Exercise objective
From the data that follows, copy every line holding the string "site".

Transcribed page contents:

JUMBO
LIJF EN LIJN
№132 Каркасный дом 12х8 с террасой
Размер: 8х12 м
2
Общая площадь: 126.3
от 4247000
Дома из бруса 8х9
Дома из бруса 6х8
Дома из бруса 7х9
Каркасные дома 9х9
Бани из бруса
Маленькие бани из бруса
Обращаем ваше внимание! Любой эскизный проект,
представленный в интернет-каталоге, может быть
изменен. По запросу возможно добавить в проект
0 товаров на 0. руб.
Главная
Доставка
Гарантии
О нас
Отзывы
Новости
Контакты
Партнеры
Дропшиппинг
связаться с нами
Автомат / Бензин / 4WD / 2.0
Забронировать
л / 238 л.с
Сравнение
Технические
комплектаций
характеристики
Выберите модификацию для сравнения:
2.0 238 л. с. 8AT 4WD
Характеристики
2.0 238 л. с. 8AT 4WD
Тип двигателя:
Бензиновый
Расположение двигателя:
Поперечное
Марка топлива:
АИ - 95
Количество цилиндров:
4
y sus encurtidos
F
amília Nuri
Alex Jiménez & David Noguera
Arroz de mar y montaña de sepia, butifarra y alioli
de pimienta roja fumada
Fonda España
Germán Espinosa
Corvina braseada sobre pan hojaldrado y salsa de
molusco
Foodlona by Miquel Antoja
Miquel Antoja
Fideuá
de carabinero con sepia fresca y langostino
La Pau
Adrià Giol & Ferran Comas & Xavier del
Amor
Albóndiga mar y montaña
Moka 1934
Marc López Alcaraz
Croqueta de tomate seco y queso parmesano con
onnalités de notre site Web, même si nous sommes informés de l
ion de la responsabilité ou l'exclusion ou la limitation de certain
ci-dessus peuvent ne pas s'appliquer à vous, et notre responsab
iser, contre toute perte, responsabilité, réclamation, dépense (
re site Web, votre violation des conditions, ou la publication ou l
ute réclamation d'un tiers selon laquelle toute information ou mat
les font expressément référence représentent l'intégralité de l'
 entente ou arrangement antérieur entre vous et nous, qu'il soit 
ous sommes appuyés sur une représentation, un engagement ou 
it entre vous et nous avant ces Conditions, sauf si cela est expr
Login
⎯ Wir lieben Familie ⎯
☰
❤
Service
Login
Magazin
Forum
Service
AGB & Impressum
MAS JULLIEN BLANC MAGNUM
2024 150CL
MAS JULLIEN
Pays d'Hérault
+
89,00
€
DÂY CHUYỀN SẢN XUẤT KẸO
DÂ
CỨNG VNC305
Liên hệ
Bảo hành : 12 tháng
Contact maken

Exercise solution
onnalités de notre site Web, même si nous sommes informés de l
re site Web, votre violation des conditions, ou la publication ou l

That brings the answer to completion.